The notion of death didn’t bother him much. He’d lived with it for too long to care. But the idea he’d never see Julia Wellbeloved again… that he’d never know how Luca Cassini fared in the ranks of Marrone’s Carabinieri. All this was unthinkable.

‘I should go,’ he said. ‘Time to… give it a whirl. Tell them. I’m not afraid.’ He smiled. ‘Well, a little.’ His good hand went to his shaved head again. ‘My hair…’

‘Your hair will grow again,’ she told him. ‘You’ll wake up feeling dreadful. And then…’ She shrugged and brushed her fingers across his cheek. ‘Then you’ll feel better. Before long you’ll be back in Oltrarno. Sitting in your little bar in San Niccolò. Drinking a Negroni. Picking at a plate of salumi.’

‘What doesn’t kill you makes you stronger,’ Luca Cassini said very sagely.

Both of them stared at him.

‘Who told you that?’ Fratelli asked.

‘You did, Pino.’ The young carabiniere scratched his short black hair. ‘Didn’t you?’

‘My God,’ Fratelli groaned, ‘if Luca Cassini is quoting Nietzsche at me, this world is surely too interesting to leave. Call the nurses, Julia. Have them stab me with their needles and place a mask over my face. Let’s get this done with.’

‘Three cheers for that,’ said the young carabiniere, then winked and left them alone.

White shapes around him.

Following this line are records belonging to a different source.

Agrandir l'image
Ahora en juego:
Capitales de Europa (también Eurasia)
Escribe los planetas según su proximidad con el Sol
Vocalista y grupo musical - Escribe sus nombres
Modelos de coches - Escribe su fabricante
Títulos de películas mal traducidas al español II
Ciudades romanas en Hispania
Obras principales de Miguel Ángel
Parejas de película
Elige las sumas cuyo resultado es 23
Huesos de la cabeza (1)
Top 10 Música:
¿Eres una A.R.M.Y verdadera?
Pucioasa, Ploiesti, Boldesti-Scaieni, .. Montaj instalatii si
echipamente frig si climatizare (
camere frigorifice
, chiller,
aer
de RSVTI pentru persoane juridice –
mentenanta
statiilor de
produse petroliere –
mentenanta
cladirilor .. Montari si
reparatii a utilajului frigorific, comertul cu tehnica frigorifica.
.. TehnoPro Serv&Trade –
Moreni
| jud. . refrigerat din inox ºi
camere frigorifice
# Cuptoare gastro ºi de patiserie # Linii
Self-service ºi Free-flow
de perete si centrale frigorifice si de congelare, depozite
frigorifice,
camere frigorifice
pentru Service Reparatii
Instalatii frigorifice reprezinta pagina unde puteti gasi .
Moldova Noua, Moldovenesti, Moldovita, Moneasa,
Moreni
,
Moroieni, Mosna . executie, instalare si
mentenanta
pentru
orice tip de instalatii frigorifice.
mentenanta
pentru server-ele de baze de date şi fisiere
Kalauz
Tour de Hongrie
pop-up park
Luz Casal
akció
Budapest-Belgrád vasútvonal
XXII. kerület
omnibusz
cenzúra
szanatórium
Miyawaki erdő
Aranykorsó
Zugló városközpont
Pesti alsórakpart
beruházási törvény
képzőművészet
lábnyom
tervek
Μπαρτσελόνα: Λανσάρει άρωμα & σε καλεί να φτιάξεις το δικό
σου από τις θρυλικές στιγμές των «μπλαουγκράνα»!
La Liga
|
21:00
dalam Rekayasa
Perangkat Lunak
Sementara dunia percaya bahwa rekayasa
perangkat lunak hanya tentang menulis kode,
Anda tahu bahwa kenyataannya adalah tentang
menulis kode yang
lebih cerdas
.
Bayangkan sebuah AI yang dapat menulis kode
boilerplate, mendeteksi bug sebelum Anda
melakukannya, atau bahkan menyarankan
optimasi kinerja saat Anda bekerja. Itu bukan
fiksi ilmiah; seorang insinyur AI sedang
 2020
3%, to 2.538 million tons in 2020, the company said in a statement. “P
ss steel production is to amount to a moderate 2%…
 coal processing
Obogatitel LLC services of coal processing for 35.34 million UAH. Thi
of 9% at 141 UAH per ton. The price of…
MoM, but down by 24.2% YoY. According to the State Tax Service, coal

A line in the arm. Soon they’d wheel him from this private room into the theatre.

‘What is it?’ he asked.

Her fingertips traced the place on his head where they’d drawn their marks — the guides for the incisions and the saw to come.

‘You told me all this came from some poison inside. From the time they took you from your parents in Rome. Or when Chiara died. From the flood. That it was a monster waiting inside, wondering when to wake.’

‘I talk drivel sometimes. Haven’t you noticed?’

There were tears in her eyes and he hated to see that.

‘Is it gone, Pino?’

‘I want to go to Rome. The Ponte Sant’Angelo. I ought to tell the stone angel I’ve no need of the name Ariel Montefiore. They can use it for another. Pino Fratelli will do. Perhaps I can show you those tortoises in the fountain. And…’

So many things unsaid, undone. Sitting in a quiet cabin in the Bardini Gardens above San Niccolò, drinking in the view of the city with its churches and belfries, its domes and towers. Ambling along the verdant lanes of Bellosguardo. Omissions unnoticed until they seemed out of reach.

‘Is it gone?’ she asked again.

The nurse was at the door. The surgeon stood by her side, tapping his watch.

Pino Fratelli shook his head. ‘Why ask such a question, Julia? You killed it, didn’t you? And now your friend will remove its corpse.’

With that Julia Wellbeloved rose from her chair, bent over, kissed him on both cheeks. Her hair fell all around him. Her fragrance filled his aching head. The nurse had a hypodermic and gently fed its contents into his arm.

The flood came for him then, cold and roaring and relentless. Dismal past and hopeful present locked together as one, mingling into the unknown nothingness called future.